# Overwhelmed with confusion



## BigRed27 (Mar 11, 2004)

Honestly Im not sure where to start. I feel a little overwhellmed with the fertilizing thing. Ok I've got the lights, and the compressed CO2 with the probe. Basically I have been reading and reading everyone is talking about the individual nutrient and it is just confusing me. I bought some Florish, Florish Iron, and Florish Tabs. It seems no matter how much Florish Iron I add I still don't test in the acceptable ranges. I am going to buy a Liquidoser becuase I would really like to automate the process as much as possible.

40 Gallon Tank
AHS 4x36 watts (3.6wpg)
Compressed CO2 with a milwakee probe
Weekly water changes (50%-60% or so)

My ideal situation would be to learn what should be dosed daily that way I can just automate the whole thing.

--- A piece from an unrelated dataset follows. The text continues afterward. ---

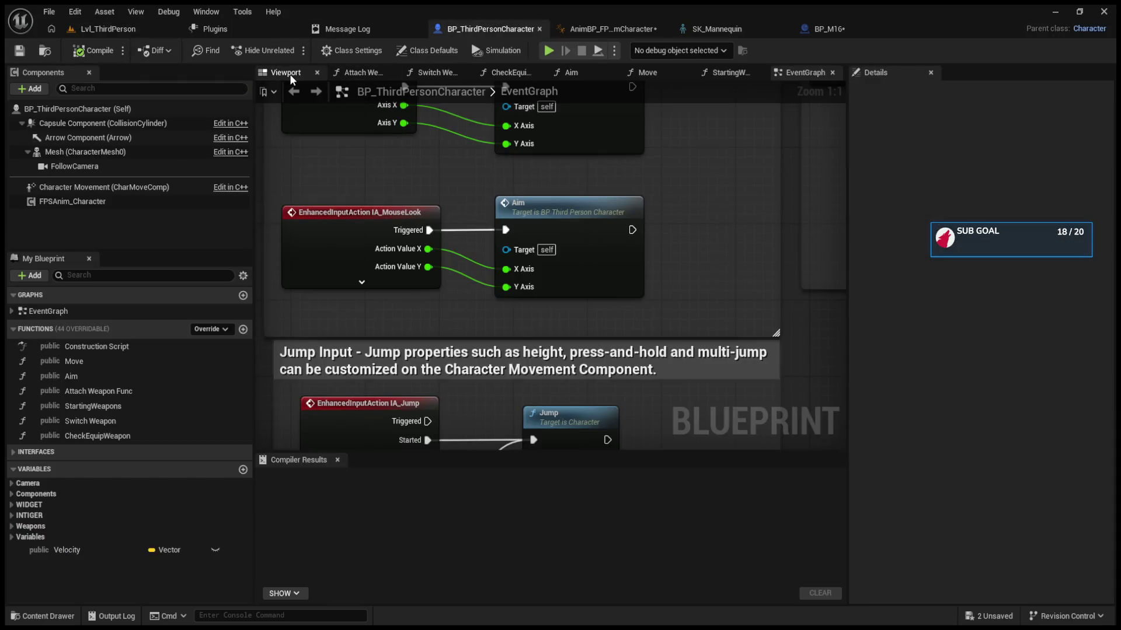
click(290, 75)
click(142, 168)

I realize that it will take some fine tunning but I need a ballpark figure here. My plants don't look that hot to me. Most of them have a brown edge, some have a dark green algee on them. Any help or link would be appreciated. ](*,)


----------



## Jeff Kropp (Apr 25, 2004)

After you read all the differnt approaches you may find that some people seem to speak to you more than others. Pick one guru read all they have posted, ask questions if they seem unclear and then follow that persons plan as best you can. Often ppl read through all these posts, pick and choose a a bit of this, a bit of that, and end up with some peculiar notions. After you try one persons methods you will be in a better position to evaluate other methods. 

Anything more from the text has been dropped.